Roeder goes to see Heisler's old friend Sauer, but Sauer refuses to help him. Sauer, feeling guilty about refusing to help, goes to see Marnet and his friends in the German underground. The group figures out that Heisler is hiding with Roeder, but they leave for a new hiding place in an inn just before Marnet arrives. Roeder is taken in for questioning by the Gestapo, but is released without giving any information. The underground group gets false identification papers to Heisler and tells him where to rendezvous with a ship that will help him escape Germany. Through his exposure to this courage and kindness, and with the help of the sympathetic waitress at the inn, Toni, Heisler regains his faith in humanity. He escapes via the boat to an unknown destination that he identifies as "probably Holland".

==Cast==

- Spencer Tracy as George Heisler
- Signe Hasso as Toni
- Hume Cronyn as Paul Roeder
- Jessica Tandy as Liesel Roeder
- Agnes Moorehead as Madame Marelli
- Herbert Rudley as Franz Marnet
- Felix Bressart as Poldi Schlamm
- Ray Collins as Ernst Wallau / narrator
- Alexander Granach as Zillich
- Katherine Locke as Frau Hedy Sauer
- George Macready as Bruno Sauer
- Paul Guilfoyle as Fiedler
- Stephen Geray as Dr. Loewenstein
- Kurt Katch as Leo Hermann
- Kaaren Verne as Leni
- Konstantin Shayne as Fuellgrabe, a writer
- George Suzanne as Bellani, an acrobat
- John Wengraf as Overkamp
- George Zucco as Fahrenburg
- Steven Muller as Hellwig
- Eily Malyon as Fräulein Bachmann
- Lisa Golm as Frau Hinkel
- James Dime as a prisoner in a concentration camp

==Production==
Anna Seghers, the author of the novel from which this movie was adapted, was a Communist, and Wallau and Heisler were Communists in the book. In Helen Deutsch's script, their political affiliation is not given. The political thrust of the film is thus about the anti-Fascist German resistance. Refugees from Nazi Germany played many small roles, with the small uncredited bit part of a janitor played by Helene Weigel, the prominent German actress and wife of Bertolt Brecht. Hugh Beaumont has an uncredited role as a truck driver.

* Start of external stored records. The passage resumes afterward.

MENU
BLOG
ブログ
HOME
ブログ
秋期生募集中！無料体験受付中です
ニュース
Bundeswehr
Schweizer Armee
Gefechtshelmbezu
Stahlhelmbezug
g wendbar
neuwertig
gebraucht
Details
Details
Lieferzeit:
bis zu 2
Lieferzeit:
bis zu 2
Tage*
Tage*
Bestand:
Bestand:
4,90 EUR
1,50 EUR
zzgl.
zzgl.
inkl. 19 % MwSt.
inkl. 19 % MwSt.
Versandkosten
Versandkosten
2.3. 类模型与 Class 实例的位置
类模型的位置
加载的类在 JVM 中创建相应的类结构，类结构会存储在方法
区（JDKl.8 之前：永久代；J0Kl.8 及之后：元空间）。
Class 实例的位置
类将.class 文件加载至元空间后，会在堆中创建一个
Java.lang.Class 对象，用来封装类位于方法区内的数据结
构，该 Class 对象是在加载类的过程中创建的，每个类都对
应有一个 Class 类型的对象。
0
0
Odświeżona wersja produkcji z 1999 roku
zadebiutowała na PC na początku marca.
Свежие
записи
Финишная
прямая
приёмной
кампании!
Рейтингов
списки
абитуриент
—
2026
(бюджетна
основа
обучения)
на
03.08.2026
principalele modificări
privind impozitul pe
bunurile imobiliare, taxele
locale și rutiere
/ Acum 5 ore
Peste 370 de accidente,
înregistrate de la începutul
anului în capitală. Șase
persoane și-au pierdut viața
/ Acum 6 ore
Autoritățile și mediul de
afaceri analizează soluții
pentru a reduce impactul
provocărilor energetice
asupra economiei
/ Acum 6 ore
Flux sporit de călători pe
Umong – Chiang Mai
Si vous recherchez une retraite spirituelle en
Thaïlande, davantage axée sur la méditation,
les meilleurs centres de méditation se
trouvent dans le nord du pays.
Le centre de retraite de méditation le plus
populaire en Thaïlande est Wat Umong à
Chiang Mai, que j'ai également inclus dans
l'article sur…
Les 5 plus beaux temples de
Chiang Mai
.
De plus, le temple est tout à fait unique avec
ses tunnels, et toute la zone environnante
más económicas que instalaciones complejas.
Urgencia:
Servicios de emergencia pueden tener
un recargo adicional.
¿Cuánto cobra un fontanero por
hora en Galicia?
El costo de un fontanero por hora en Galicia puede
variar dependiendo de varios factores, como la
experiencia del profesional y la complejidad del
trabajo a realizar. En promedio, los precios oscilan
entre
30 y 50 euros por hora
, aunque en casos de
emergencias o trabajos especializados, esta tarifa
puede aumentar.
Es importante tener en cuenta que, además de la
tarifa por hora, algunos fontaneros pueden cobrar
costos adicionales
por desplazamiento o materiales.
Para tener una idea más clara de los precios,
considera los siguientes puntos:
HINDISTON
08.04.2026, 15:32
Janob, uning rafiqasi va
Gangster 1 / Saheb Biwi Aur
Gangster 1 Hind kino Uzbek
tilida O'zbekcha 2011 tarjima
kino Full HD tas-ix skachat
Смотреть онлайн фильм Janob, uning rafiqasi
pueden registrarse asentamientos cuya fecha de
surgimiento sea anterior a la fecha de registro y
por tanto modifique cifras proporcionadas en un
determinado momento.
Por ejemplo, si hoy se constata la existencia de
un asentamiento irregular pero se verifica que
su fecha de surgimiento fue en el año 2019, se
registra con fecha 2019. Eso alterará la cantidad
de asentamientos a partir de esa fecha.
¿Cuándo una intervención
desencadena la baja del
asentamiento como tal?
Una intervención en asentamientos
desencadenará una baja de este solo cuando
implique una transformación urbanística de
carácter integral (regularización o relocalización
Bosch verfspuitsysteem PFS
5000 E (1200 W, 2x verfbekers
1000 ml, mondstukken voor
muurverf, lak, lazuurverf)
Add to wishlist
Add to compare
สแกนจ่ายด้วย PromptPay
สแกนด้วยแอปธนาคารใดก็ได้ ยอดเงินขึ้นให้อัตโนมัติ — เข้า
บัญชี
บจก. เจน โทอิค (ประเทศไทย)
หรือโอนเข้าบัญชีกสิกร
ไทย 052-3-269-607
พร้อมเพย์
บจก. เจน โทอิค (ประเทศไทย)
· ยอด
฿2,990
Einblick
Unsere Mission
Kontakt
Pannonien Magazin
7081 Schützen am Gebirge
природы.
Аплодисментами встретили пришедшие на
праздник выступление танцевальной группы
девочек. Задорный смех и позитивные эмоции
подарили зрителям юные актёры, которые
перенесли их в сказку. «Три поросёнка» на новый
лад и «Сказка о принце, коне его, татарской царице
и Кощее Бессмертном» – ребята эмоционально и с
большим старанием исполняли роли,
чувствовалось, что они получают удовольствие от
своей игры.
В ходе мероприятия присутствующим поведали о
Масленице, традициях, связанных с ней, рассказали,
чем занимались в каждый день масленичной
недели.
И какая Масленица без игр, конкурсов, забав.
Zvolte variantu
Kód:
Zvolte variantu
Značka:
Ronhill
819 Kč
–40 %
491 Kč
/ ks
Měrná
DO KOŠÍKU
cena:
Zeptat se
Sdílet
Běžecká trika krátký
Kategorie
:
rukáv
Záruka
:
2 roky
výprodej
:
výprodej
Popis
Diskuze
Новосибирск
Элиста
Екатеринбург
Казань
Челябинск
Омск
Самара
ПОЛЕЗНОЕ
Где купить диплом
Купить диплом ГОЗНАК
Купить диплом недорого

MGM publicity played up the fleeting romantic element between Tracy's character and that of the Swedish actress, Signe Hasso, with the tagline: "The revealing novel of a hunted man's search for love!"

==Reception==
Film critic and author James Agee reviewed it in 1944: "...Metro-Goldwyn-Mayer has used it, with every good intention I am sure, to crucify the possiblities of a very fine movie."
Leslie Halliwell gave it two of four stars: "Impressive melodrama...Old-style Hollywood production at its best; but a rather obviously contrived story." Leonard Maltin gave the film three out of four stars in his Movie Guide: "Exciting film makes strong statement about a cynic who regains hope when others risk their lives to save him."

==Box office==
According to MGM records, the film earned $2,082,000 in the US and Canada and $1,489,000 elsewhere resulting in a profit of $1,021,000.

==Award==
Hume Cronyn received an Academy Award nomination as Actor in a Supporting Role for his performance as Paul Roeder.